Freelancer (ελεύθερος επαγγελματίας) — progressive income tax + EFKA class
activeSole proprietorWhat you pay
- EFKA social insurance (self-employed, Class 1: pension + health) — fixed 250.53 per month (deductible from profit)
- Income tax (2026 scale, Law 5246/2025) — progressive on profit: 9% up to 10,000, 20% up to 20,000, 26% up to 30,000, 34% up to 40,000, 39% up to 60,000, 44% above
Eligibility
- Activities: it-services, consulting, liberal-professions
- Requires tax residency
- The standard route for a self-employed professional: net business income is taxed on the progressive scale (9–44%, reformed down for 2026 under Law 5246/2025), and EFKA social insurance is paid as a fixed monthly class (six classes; the minimum Class 1 is €250.53/month in 2026, covering main pension + health), deductible from taxable income. The trade tax (τέλος επιτηδεύματος) is abolished. A presumptive minimum income applies only if you declare less than a minimum-wage-based floor — irrelevant at €60k.
Net income examples
| Gross/year | Net/year | Burden |
|---|---|---|
| 30,000 EUR | 22,275 EUR | 25.7% |
| 60,000 EUR | 41,466 EUR | 30.9% |
| 120,000 EUR | 75,216 EUR | 37.3% |
Computed by our open tax engine — assumes no deductible expenses, full-year tax residency. Rules as of Jan 1, 2026.

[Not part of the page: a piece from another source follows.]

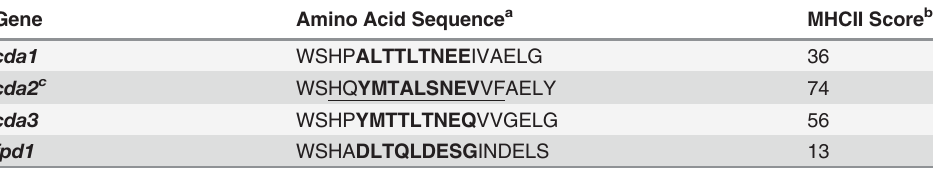
Table 1. CD4+ T cell Cda2-MHCII tetramer peptide sequence and putative cross reactive peptides from other C. neoformans chitin deacetylases. Gene Amino Acid Sequence a MHCII Score b cda1 WSHP ALTTLTNEE IVAELG 36 cda2 c WSHQ YMTALSNEV VFAELY 74 cda3 WSHP YMTTLTNEQ VVGELG 56 fpd1 WSHA DLTQLDESG INDELS 13 The bold sequences indicate regions that align with the P1-P9 residues within the Cda2-MHCII tetramer core. The underlined sequences correspond to the total peptide included in the Cda2-MHCII tetramer. a Homologous amino acid sequences within the catalytic domain of chitin deacetylases. b Peptide loading score on MHCII I-A B (74). c Cda2-MHCII tetramer made from this gene and amino acid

EFKA is modeled at the minimum Class 1 (€250.53/month, 2026, +2.5% on 2025); the six classes let a freelancer choose higher contributions for a higher pension. New professionals get reduced contributions in their first years (not modeled). Actual business expenses reduce the taxable base (examples assume none). The presumptive minimum net income (τεκμαρτό, up to €50,000, based on the minimum wage + years in business + payroll) only raises the base if you declare less than it — it does not bite at €60k. NOT modeled: mandatory supplementary/lump-sum insurance for certain regulated professions, and DTA relief.